I put in my final catering numbers in on the Monday, so I would have been able to put in less numbers.
And if I had known earlier in the day, or someone had known … then yes, I could have substituted people in last minute, like my other university friend who was able to come when he got the call from his roommate at 530pm. There were people who chose to come to the ceremony, who I wasn’t able to invite the reception … those people could have been substituted in.
@mightywombat: I am going to give her a pass, for now, I’ve extended out the olive branch, as I don’t want to burn any bridges. But I’ve sent out the initial communication … but if she chooses not to reply, then I’m not going to chase her. My boss is pretty disappointed that she didn’t show up too. And with the university friend, in my opinion, good riddance … I’ll continue to socialize in a group setting. She has definitely changed over the last couple of years.
Post # 14
@SuperBrook…. I would love to see what your opinion is AFTER your wedding. The fact that you plan and prepare for people who said they are coming (making escort cards, adding them to the seating chart, preparing the wedding favors, including them in your catering headcount, etc…) is wasteful both in time and money.
I am bitter somewhat because we ended up having about 25 no shows! That was 25 extra people we paid for! I would of rather of had that extra cash to have taken on our honeymoon if I would have known. I didn’t have to give my counts until the day before. One of my brothers ended up calling me the day before the wedding to say he could come afterall, I had my daughter and her friend give up their seats for him & his wife but I told them there was no room for their daughters because I had no more available seating which was true at the time. If I would have known that 25 freaking people were not going to show, my neices could have come no problem.
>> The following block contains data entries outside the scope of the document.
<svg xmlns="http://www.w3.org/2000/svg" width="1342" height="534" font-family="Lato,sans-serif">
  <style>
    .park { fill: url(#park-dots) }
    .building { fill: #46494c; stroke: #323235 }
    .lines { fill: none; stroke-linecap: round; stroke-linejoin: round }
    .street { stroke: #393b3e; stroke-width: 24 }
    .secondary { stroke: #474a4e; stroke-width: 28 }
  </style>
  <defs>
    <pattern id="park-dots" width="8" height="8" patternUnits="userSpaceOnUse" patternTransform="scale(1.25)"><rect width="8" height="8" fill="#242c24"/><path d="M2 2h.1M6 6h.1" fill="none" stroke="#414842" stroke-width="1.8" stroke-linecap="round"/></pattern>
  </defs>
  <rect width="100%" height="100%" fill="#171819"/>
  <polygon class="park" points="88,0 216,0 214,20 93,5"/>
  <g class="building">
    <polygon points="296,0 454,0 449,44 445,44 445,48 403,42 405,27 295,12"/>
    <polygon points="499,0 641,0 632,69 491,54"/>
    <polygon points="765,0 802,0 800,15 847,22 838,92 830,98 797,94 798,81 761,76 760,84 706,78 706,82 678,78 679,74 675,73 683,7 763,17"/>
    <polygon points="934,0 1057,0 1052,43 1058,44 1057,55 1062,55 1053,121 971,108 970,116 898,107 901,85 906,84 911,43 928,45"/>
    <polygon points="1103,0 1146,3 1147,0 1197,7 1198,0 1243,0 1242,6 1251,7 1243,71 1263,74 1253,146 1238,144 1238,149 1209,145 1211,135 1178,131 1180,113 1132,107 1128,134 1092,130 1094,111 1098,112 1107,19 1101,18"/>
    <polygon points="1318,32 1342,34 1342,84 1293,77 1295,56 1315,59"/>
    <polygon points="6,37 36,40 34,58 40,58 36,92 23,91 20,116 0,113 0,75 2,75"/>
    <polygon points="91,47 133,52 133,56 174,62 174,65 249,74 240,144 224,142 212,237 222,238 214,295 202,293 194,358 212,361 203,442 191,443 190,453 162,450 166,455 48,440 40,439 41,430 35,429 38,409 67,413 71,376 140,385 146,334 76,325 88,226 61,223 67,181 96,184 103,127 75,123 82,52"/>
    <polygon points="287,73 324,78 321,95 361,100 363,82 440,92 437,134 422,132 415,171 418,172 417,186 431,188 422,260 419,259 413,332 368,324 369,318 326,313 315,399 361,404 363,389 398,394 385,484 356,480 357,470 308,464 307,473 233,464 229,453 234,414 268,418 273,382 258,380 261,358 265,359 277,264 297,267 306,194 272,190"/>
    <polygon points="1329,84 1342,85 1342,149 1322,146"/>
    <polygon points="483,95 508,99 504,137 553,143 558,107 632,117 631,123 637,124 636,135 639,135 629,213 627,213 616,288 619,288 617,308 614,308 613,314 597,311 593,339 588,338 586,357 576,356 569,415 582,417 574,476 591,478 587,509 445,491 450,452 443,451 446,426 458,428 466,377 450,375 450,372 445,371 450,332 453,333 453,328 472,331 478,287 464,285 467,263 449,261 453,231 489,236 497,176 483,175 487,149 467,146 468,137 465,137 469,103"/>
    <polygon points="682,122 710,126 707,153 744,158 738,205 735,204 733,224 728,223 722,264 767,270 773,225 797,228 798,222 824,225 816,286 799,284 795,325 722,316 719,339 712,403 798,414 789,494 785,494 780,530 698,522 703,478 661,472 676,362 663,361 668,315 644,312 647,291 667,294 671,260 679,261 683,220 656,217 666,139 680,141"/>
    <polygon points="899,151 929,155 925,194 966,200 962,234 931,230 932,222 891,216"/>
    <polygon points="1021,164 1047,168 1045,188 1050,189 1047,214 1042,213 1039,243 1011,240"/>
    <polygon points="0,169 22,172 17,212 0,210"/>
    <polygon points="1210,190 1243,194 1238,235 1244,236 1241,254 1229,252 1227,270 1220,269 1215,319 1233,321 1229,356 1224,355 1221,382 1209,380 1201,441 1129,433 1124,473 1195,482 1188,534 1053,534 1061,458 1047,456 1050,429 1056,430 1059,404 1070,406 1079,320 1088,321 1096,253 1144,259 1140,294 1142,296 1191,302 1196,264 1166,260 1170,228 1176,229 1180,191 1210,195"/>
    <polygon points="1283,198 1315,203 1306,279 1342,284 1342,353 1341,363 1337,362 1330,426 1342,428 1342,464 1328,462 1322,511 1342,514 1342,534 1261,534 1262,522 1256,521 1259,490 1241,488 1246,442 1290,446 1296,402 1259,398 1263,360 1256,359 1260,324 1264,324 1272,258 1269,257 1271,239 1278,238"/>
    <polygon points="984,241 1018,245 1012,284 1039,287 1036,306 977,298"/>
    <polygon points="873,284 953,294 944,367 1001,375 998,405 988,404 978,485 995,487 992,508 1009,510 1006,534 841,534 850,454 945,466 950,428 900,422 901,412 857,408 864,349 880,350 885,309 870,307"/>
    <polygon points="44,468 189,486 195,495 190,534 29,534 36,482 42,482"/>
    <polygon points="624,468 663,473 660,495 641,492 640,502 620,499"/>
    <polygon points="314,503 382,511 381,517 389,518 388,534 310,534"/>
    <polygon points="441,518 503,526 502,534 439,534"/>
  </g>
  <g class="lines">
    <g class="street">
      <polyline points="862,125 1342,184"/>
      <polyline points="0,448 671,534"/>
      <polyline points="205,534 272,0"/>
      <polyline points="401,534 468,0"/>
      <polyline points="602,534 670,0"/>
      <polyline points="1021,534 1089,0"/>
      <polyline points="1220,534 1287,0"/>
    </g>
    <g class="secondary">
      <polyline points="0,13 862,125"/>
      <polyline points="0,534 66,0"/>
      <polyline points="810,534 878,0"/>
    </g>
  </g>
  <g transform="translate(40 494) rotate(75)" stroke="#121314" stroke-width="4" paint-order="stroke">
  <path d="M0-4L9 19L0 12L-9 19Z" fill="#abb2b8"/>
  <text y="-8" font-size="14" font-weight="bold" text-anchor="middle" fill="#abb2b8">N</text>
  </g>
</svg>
I also got no phone calls from these people either, no “I am sorry I couldn’t make it because XYZ”…NOTHING! I did get a few cancellations a week before but they sent a card which I was totally fine with. I know things come up and they have a life outside our wedding…BUT have the common courtesy to let your hosts know! That is the least you can do! So I totally feel you OP! I was actually thinking of starting my own post because this was the ONLY negative thing that sticks out in my mind and I need to try and let it go….or confront them…not sure what to do really. (One is my facebook friend and I feel like booting her off my friend’s list! lol… I know it’s so high schoolish but I want to sooooo bad! hahahahahaha!!!!)
Post # 15
I think I had around 20 or 25 people who RSVP’ed YES and didn’t show. I lost over 1000$. That sucked. Oh well, what can we do now? 🙁
Post # 16
@DanielleZara….Send them a bill! Just kidding! lol…. But wouldn’t it be great if we could!